Direction	Representative Work	Distinction from VTA
Financial LLMs	Fin-R1, FinMem, SEP	Analyze textual reports/news; do not process price time series
Time-series LLMs	Time-LLM, CALF	Modify embedding space; lose language reasoning capability
Time-series reasoning	TimeCAP	Relies on external auxiliary data; produces only classification labels
LLM time-series reasoning	Merrill et al.	Identifies poor zero-shot TS reasoning in LLMs; VTA addresses this via RL fine-tuning
Reasoning optimization	DeepSeek-R1, GRPO	VTA adapts GRPO into Time-GRPO with an inverse MSE reward

Rating¶

Novelty: ⭐⭐⭐⭐ — Combining RL-based reasoning optimization (GRPO) with time-series forecasting, and transferring Classifier-Free Guidance to time-series conditioning, are genuinely novel contributions.

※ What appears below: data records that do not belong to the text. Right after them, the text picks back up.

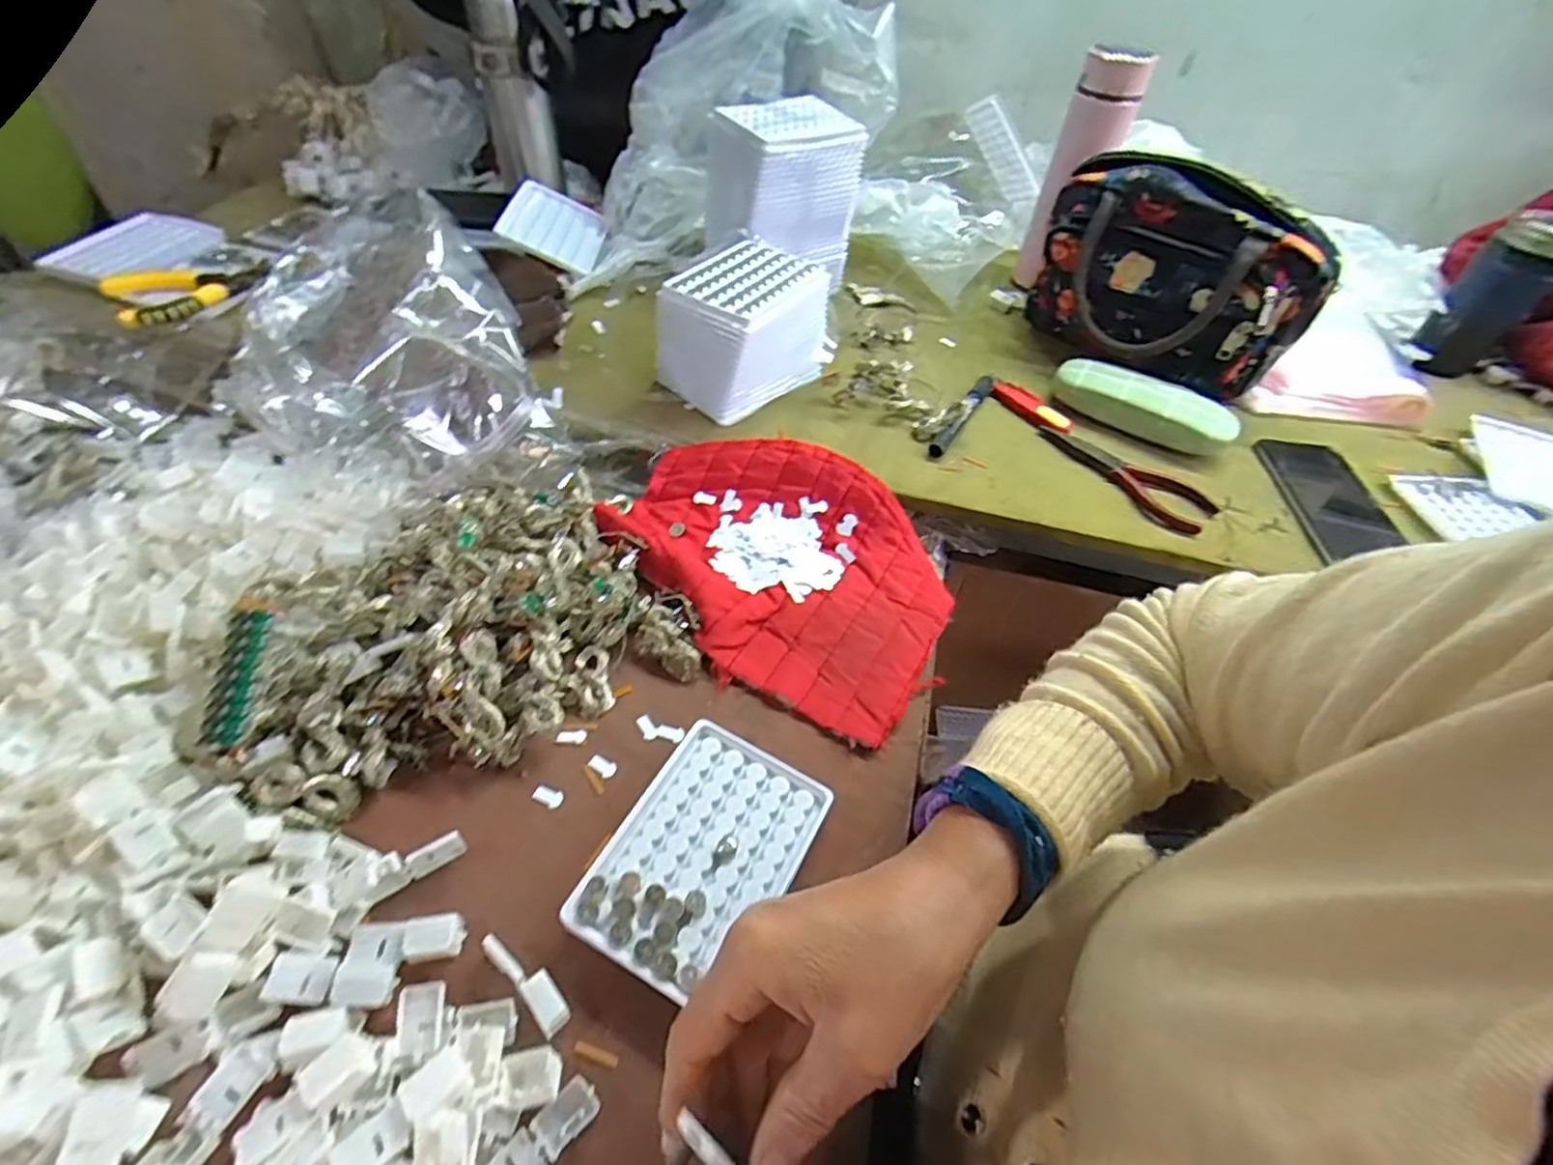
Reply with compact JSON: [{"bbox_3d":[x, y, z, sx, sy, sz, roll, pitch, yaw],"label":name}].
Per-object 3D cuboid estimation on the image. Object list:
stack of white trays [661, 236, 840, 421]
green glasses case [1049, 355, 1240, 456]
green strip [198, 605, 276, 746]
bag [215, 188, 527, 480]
[{"bbox_3d":[-0.023,-0.225,0.580,0.105,0.089,0.135,36,55,23],"label":"stack of white trays"},{"bbox_3d":[0.332,-0.163,0.596,0.152,0.028,0.054,29,53,19],"label":"green glasses case"},{"bbox_3d":[-0.307,0.053,0.375,0.019,0.010,0.079,-1,67,-6],"label":"green strip"},{"bbox_3d":[-0.282,-0.186,0.493,0.162,0.149,0.163,-12,52,-15],"label":"bag"}]

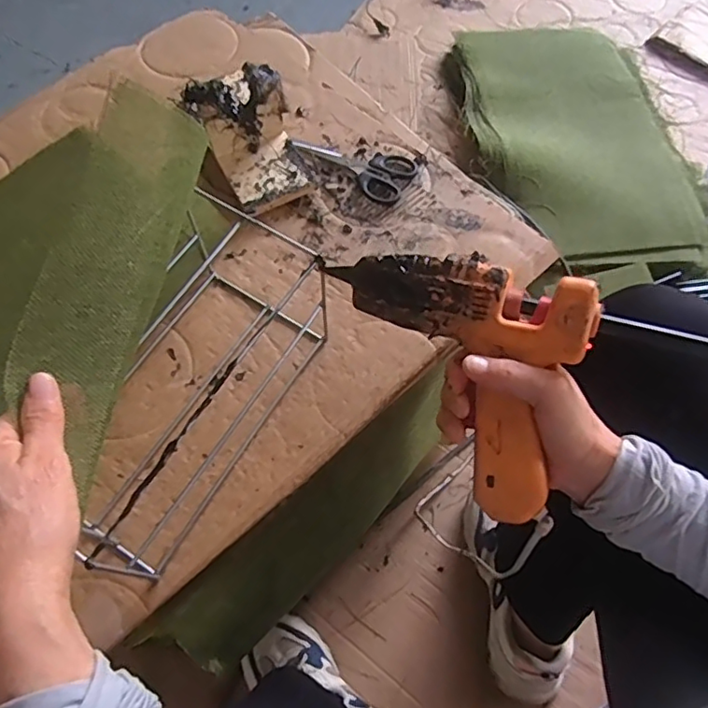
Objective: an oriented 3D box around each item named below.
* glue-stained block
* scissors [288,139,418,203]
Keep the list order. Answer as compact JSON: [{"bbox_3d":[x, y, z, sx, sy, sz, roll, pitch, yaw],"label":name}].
[{"bbox_3d":[-0.104,-0.211,0.584,0.095,0.099,0.093,-21,66,-8],"label":"glue-stained block"},{"bbox_3d":[-0.001,-0.211,0.629,0.131,0.010,0.069,26,68,13],"label":"scissors"}]

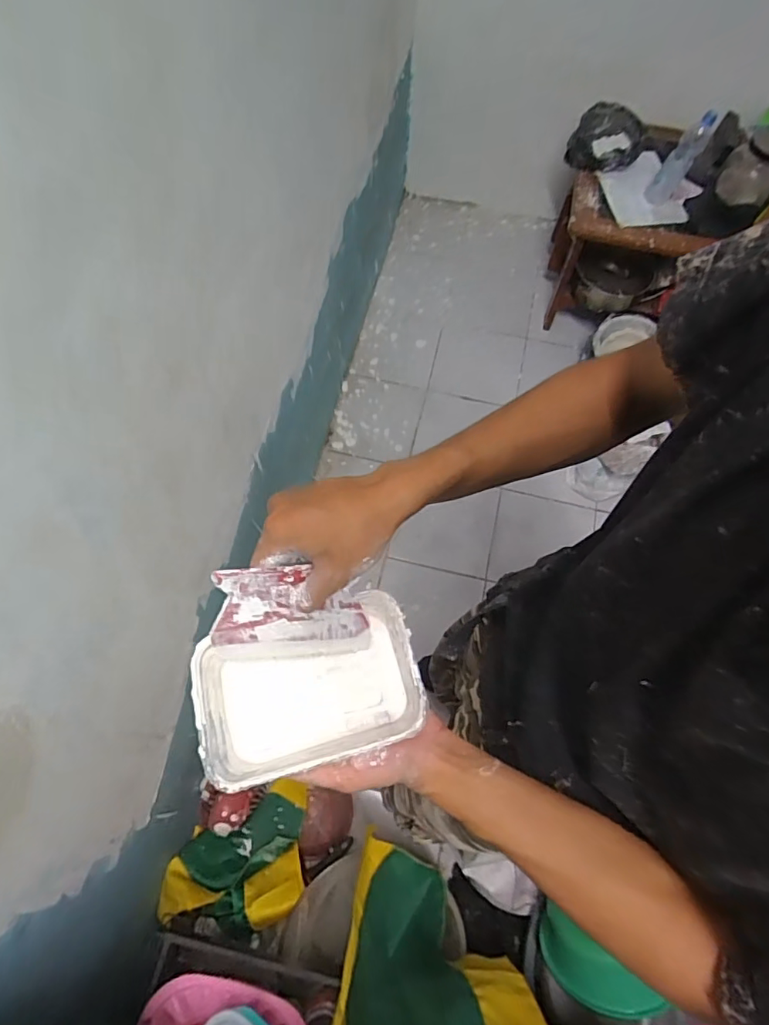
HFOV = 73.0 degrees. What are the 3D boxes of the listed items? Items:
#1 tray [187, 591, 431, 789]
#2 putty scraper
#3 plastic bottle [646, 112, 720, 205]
[{"bbox_3d":[-0.062,0.144,0.431,0.174,0.049,0.114,-15,69,-8],"label":"tray"},{"bbox_3d":[-0.070,0.076,0.394,0.116,0.085,0.017,-2,40,-13],"label":"putty scraper"},{"bbox_3d":[0.845,-1.005,1.479,0.067,0.231,0.065,46,47,15],"label":"plastic bottle"}]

Experimental Thoroughness: ⭐⭐⭐⭐⭐ — Four datasets, 14+ baselines, ablation studies, expert evaluations, portfolio validation, and cross-domain generalization analysis constitute an exceptionally comprehensive evaluation.
Writing Quality: ⭐⭐⭐⭐ — Well-structured, with well-motivated problem formulation and rich figures and tables.
Value: ⭐⭐⭐⭐ — Interpretable financial forecasting offers direct practical value to practitioners; Sharpe Ratio validation confirms real investment potential.